▶ _What needs to be done_
For this exercise, restate word for word only the lines from the first line of the data to the line containing "pertemuan langsung. Namun, Putin".

--- Available data ---

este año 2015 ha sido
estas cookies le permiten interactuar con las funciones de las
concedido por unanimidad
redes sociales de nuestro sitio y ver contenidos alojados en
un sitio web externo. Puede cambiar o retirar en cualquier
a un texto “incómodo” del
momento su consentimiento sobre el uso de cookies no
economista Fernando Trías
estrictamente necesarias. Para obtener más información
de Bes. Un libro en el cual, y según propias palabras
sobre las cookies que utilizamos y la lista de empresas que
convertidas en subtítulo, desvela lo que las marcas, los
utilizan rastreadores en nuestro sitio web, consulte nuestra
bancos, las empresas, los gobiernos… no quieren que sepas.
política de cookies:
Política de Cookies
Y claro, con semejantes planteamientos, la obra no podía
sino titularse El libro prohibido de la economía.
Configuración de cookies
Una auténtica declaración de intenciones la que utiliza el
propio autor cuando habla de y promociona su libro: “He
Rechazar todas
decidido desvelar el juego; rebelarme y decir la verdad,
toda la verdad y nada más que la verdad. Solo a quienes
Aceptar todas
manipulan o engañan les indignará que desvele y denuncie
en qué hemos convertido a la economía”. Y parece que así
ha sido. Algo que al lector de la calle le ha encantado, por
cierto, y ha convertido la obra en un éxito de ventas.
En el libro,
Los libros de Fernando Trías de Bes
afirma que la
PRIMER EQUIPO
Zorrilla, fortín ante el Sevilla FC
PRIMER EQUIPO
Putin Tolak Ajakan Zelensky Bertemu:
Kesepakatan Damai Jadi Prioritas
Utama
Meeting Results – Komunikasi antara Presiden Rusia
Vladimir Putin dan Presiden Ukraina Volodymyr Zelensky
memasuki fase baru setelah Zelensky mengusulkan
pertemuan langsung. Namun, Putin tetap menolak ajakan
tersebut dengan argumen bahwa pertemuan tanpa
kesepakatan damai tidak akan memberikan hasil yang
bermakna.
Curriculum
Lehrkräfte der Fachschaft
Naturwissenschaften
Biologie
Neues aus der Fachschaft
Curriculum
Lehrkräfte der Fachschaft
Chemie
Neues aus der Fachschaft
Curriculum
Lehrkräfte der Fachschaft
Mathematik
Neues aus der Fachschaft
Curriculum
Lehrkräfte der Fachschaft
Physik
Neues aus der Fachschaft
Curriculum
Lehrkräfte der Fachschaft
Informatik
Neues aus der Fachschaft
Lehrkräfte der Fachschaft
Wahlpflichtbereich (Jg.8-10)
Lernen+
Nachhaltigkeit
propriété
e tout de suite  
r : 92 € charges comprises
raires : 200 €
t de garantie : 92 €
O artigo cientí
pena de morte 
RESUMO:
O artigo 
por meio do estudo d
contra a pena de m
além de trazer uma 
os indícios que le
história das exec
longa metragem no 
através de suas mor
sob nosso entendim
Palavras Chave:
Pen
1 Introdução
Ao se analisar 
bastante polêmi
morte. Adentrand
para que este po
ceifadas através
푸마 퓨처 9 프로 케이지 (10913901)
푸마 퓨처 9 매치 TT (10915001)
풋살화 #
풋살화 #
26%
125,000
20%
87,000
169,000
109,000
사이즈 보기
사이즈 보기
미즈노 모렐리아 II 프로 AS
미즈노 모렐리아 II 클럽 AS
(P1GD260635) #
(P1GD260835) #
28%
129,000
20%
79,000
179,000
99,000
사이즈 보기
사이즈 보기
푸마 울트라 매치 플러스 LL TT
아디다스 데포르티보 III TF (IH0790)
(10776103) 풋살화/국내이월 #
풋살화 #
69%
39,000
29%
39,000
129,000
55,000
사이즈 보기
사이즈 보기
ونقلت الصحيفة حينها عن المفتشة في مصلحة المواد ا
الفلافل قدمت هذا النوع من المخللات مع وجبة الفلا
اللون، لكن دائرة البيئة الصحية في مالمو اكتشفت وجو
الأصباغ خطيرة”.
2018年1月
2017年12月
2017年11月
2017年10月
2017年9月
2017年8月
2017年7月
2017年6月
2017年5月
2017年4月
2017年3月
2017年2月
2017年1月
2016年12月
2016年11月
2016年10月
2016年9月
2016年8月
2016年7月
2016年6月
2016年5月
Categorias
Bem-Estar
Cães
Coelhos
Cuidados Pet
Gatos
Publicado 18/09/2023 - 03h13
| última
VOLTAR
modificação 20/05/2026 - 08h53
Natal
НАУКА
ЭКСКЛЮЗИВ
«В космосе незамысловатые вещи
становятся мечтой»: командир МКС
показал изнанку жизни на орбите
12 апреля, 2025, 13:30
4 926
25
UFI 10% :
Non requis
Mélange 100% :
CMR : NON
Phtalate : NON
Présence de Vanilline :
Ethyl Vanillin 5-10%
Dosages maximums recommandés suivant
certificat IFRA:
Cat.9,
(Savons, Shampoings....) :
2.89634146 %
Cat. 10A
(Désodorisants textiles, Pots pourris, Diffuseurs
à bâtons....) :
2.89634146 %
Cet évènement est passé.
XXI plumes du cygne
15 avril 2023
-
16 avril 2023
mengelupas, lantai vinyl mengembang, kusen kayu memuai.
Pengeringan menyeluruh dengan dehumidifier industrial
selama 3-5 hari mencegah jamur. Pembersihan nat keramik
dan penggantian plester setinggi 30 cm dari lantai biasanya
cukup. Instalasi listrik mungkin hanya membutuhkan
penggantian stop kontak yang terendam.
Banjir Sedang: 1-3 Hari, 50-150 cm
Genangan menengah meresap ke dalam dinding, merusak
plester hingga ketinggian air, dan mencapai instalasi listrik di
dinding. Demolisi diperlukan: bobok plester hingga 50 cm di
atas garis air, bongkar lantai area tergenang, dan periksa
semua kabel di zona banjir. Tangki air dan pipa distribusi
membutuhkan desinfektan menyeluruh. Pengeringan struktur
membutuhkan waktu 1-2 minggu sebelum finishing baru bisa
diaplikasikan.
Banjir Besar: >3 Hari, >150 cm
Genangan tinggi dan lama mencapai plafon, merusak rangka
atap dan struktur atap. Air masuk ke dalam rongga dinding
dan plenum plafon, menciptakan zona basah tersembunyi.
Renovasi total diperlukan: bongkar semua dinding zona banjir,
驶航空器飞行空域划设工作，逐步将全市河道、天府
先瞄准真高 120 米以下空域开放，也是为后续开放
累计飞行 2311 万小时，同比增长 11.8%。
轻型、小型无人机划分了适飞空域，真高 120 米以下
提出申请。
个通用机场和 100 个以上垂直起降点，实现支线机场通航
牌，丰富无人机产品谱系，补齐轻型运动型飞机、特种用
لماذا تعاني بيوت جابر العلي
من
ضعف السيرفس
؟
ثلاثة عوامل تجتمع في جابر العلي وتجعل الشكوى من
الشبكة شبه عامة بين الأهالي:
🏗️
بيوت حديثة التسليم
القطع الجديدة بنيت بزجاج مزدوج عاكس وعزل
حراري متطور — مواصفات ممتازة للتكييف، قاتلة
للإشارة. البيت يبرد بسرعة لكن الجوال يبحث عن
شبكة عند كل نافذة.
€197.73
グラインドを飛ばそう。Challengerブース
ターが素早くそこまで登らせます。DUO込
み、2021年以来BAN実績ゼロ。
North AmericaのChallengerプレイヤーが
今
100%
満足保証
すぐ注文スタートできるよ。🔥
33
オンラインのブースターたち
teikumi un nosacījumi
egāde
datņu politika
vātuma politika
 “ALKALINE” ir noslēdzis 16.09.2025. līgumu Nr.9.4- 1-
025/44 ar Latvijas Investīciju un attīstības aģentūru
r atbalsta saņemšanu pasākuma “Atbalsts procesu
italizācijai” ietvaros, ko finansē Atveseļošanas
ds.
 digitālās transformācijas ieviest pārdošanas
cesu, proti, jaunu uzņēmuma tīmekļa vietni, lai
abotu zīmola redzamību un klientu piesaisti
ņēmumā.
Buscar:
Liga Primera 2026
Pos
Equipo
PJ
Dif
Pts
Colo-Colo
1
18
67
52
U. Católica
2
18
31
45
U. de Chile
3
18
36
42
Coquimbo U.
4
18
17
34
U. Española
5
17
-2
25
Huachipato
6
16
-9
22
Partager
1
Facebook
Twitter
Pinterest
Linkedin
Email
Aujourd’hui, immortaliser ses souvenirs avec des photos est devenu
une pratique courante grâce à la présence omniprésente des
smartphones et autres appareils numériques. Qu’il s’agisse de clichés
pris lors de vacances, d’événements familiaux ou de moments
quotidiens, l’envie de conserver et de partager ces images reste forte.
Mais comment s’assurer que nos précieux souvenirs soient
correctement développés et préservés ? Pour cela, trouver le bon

---

▶ _Task response_
este año 2015 ha sido
estas cookies le permiten interactuar con las funciones de las
concedido por unanimidad
redes sociales de nuestro sitio y ver contenidos alojados en
un sitio web externo. Puede cambiar o retirar en cualquier
a un texto “incómodo” del
momento su consentimiento sobre el uso de cookies no
economista Fernando Trías
estrictamente necesarias. Para obtener más información
de Bes. Un libro en el cual, y según propias palabras
sobre las cookies que utilizamos y la lista de empresas que
convertidas en subtítulo, desvela lo que las marcas, los
utilizan rastreadores en nuestro sitio web, consulte nuestra
bancos, las empresas, los gobiernos… no quieren que sepas.
política de cookies:
Política de Cookies
Y claro, con semejantes planteamientos, la obra no podía
sino titularse El libro prohibido de la economía.
Configuración de cookies
Una auténtica declaración de intenciones la que utiliza el
propio autor cuando habla de y promociona su libro: “He
Rechazar todas
decidido desvelar el juego; rebelarme y decir la verdad,
toda la verdad y nada más que la verdad. Solo a quienes
Aceptar todas
manipulan o engañan les indignará que desvele y denuncie
en qué hemos convertido a la economía”. Y parece que así
ha sido. Algo que al lector de la calle le ha encantado, por
cierto, y ha convertido la obra en un éxito de ventas.
En el libro,
Los libros de Fernando Trías de Bes
afirma que la
PRIMER EQUIPO
Zorrilla, fortín ante el Sevilla FC
PRIMER EQUIPO
Putin Tolak Ajakan Zelensky Bertemu:
Kesepakatan Damai Jadi Prioritas
Utama
Meeting Results – Komunikasi antara Presiden Rusia
Vladimir Putin dan Presiden Ukraina Volodymyr Zelensky
memasuki fase baru setelah Zelensky mengusulkan
pertemuan langsung. Namun, Putin tetap menolak ajakan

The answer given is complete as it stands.